[Saved entries]
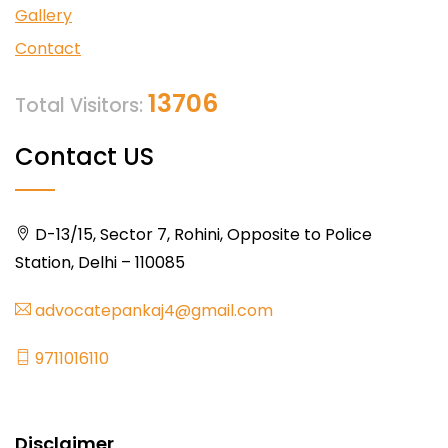
Gallery
Contact
13706
Total Visitors:
Contact US
D-13/15, Sector 7, Rohini, Opposite to Police
Station, Delhi – 110085
advocatepankaj4@gmail.com
9711016110
Disclaimer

Work instructions: Locate the line with "Station, Delhi – 110085" in the entries above; extract it and every line after it, verbatim.

Written answer:
Station, Delhi – 110085
advocatepankaj4@gmail.com
9711016110
Disclaimer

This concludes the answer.